Breifly - The July chemo saw cell recovery start at Day 23. However in the past 13 days since there has been slowly growing concern as it became apparent there was no cell improvement. (because my current WBC's are 0, my Neutrophils are 0 - the 2 most critical measuring points - the 0's should be sufficiently self explanatory). As last week rolled-out, several times my RN expressed mild surprise then mutual concern when 4 separate results continued to support the above. The Bone Marrow Aspiration (BMA) originally scheduled for a few weeks away, she re-scheduled for yesterday. With the addition of last Wed's result she re-schedule the BMA even sooner - to last Friday Sept 19th. Obviously if the BMA was twice re-scheduled to sooner each time there was now concern, at least to a mediocre degree.

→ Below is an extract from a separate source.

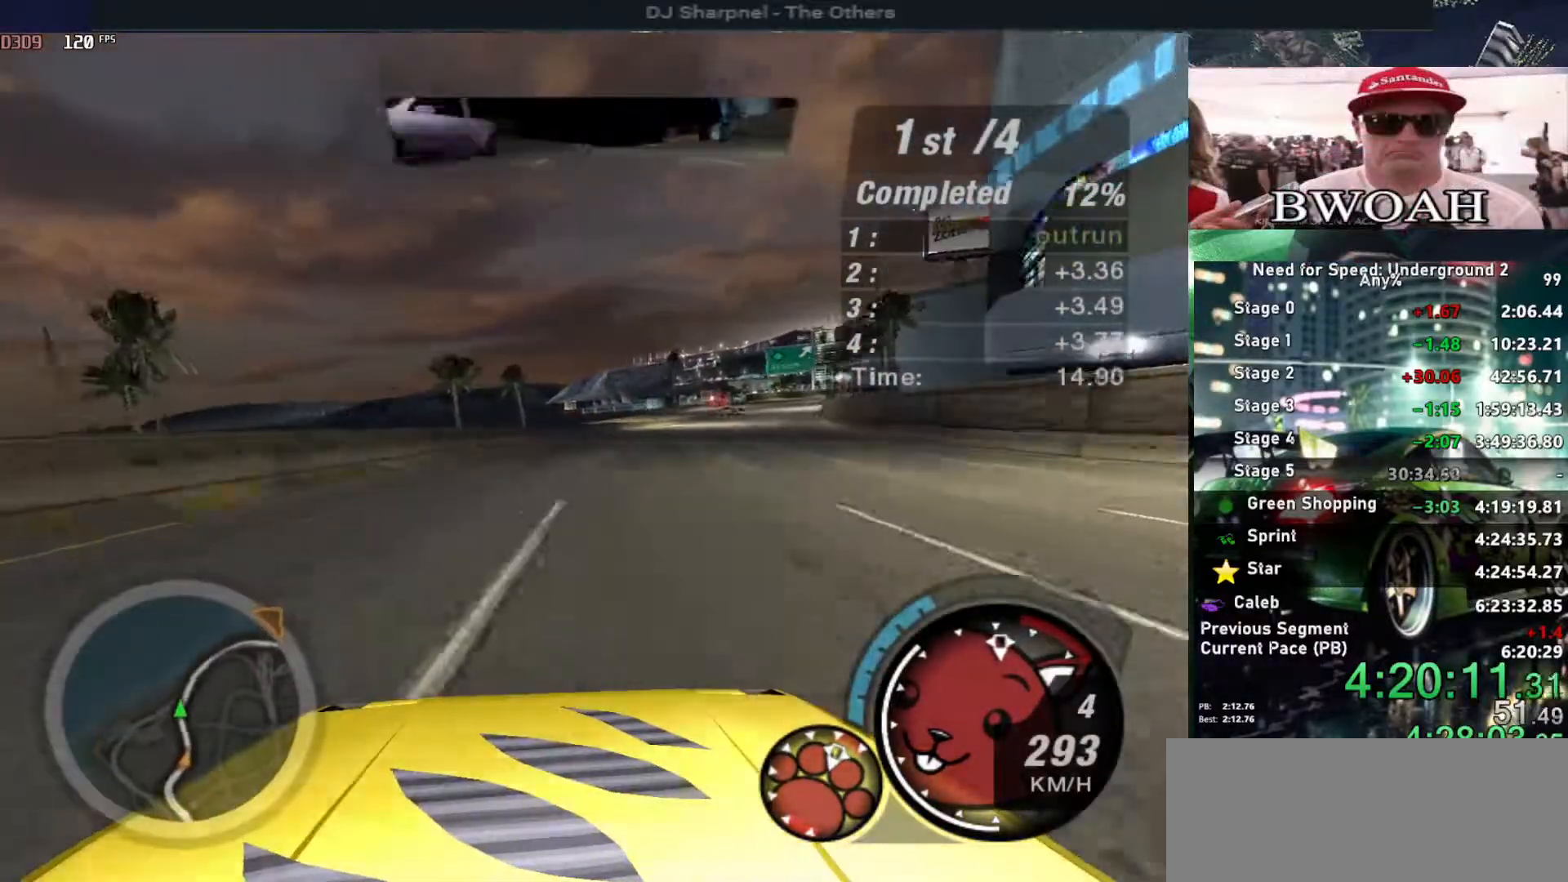
{"keys": ["right", "up"], "events": [[17, "right", "up"], [67, "right", "down"], [350, "right", "up"], [400, "right", "down"]]}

Kate and I met with the team yesterday (day 36) for the BMA results. The team was pleased and announced no residual disease present. 2 additional reports were not yet available. Having entered into the 2nd round of chemo already in Remission I found it didn't make sense residual disease would be a concern, even scientifically possible. They continued; though concern they were confidant I was right on the cusp of cell recovery. Even as I feel weaker I kinda think this may be possible from other physical indications I'm experiencing. I also believe they are now acutely aware to project confidence, encourage trust again, perhaps reduce concern, as I had lit significant fire the previous week to simply get the Transplant Consult finally scheduled. An example was offered using a random day 49 that would cause a higher level of alarmed concern. I was also disappointed there were no available results showing baby WBC blast cells, baby RBC's, baby Neutrophils, baby platelets developing in the marrow, and potentially why not. Were we perhaps too aggressive? Should we have waited another week or 2 in between ? He replied maybe yes. But maybe the disease would return. We would keep the New Patient DLI Oct appt, but watch and wait in the meantime, breath held. He suggested I inquire with the DLI/Transplant team about cell recovery levels in order to proceed w/ DLI. Also briefly mentioned: if still no cell improvement nearing the day "49" example, would a synthetic medication encouraging Neutrophil growth be used ? Ultimately I shared my concern if cell recovery showed no improvement period how would this reflect upon any future Transplant should the DLI fail ? Surprisingly, bluntly, he responded next step would be directly into a Mini Transplant, without DLI...at all. We didn't expect that answer. Albeit it makes medical sense. Wow.